Sorry about picture quality but she won't stop moving.


----------



## Shirleythebetta (Jan 9, 2012)

Looks like it to me. But I could be wrong. If she is all I have to say is Uh oh. Mine had forty babies.....


----------



## fish joey (Aug 27, 2010)

Platys are always pregnant..at least mine seem to be ...do you have live plants or many hiding places? cute avatar :-D


----------



## Shirleythebetta (Jan 9, 2012)

thats the thing about platy's they are crazy breeders. They can go from for to four hundred in no time it seems...


----------



## fishyy (Apr 7, 2012)

If shes got a black dot near her anal fin and fat then yah


----------



## ILLBETHEJUDGE (Feb 27, 2012)

If she is pregnant, how can i be certain?
how to take care of her and the fry?


----------



## BeckyFish97 (Apr 9, 2012)

The best way to keep her and the fry safe while she is giving birth is to put her in a breeding trap which you can get down at your lfs.
After she has given birth if you have a fry tank you could put the babies in there and for the first 2 weeks feed them morning noon and night or just morning and night if more convenient, on liquifry(livebearers stuff) , at the start of the third week I move my baby platys onto crushed flake food with live food a couple of times a week but only feed them morning and night, dont feed them too much because the tank gets very dirty. Also small water changes every other day helps them to grow faster.my lfs buys my babies off of me when they're at a saleable size, or trades the babies for a male betta of my choice 
hope I helped


----------



## cjayBetta (Jan 18, 2011)

and you should also post pictures of them


----------



## BeckyFish97 (Apr 9, 2012)

cjayBetta said:


> and you should also post pictures of them


 Definitely, it never gets old seeing a newborn baby platy swimming around.
one set of mine are about three months old now and the other set is about 2 months old, and then we have random guppies from all over the place, they seem to hate giving birth in the trap so about 5 times now we have spent the night rescuing what we can from the main tank, you would think they would be considerate enough to let us know they're pregnant but apparently not


----------



## Amphibianite (Aug 6, 2011)

Actually Liquifry isn't a fry food itself. It is nutrient and such that feed microorganisms and cause them to multiply. It is these microorganisms that feed the fry.


----------



## BeckyFish97 (Apr 9, 2012)

Amphibianite said:


> Actually Liquifry isn't a fry food itself. It is nutrient and such that feed microorganisms and cause them to multiply. It is these microorganisms that feed the fry.
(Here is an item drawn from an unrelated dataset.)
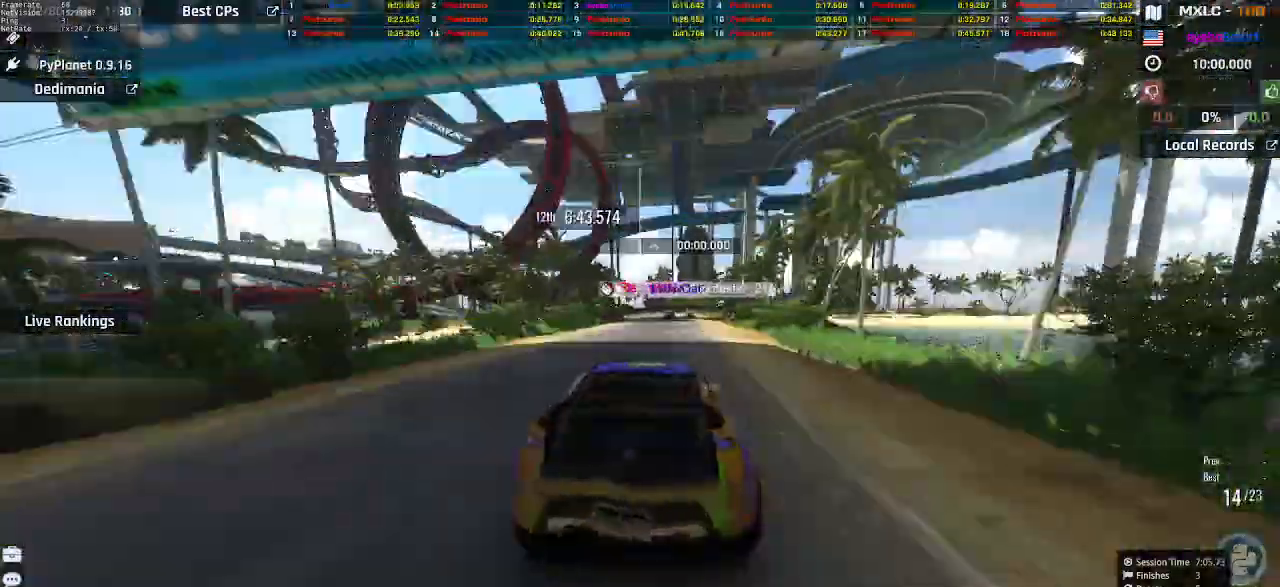
{"keys": ["up"], "events": [[233, "right", "down"], [300, "right", "up"]]}
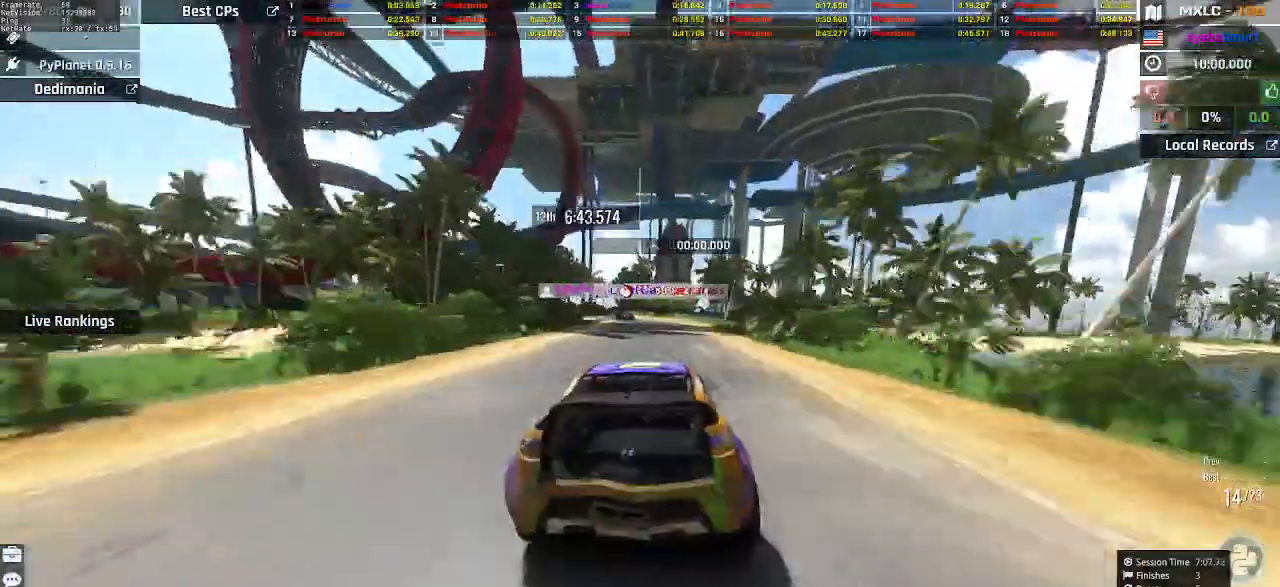
{"keys": ["up"], "events": []}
 Well whatever it is it grows my fry on great for me so it's worth a try, but as far as I know and as far as my lfs has told me it's a fry food. Just what I've been told.


----------



## ILLBETHEJUDGE (Feb 27, 2012)

Thanks.


----------



## cjayBetta (Jan 18, 2011)

I used to have Balloon mollies(when I was like 12) and they decided to have babies. Parents didnt want to let me put them in a different tank so they all got eaten. I have vowed to myself that if I get any live bearers I will remove the mommy and daddy and let the babies grow out.


----------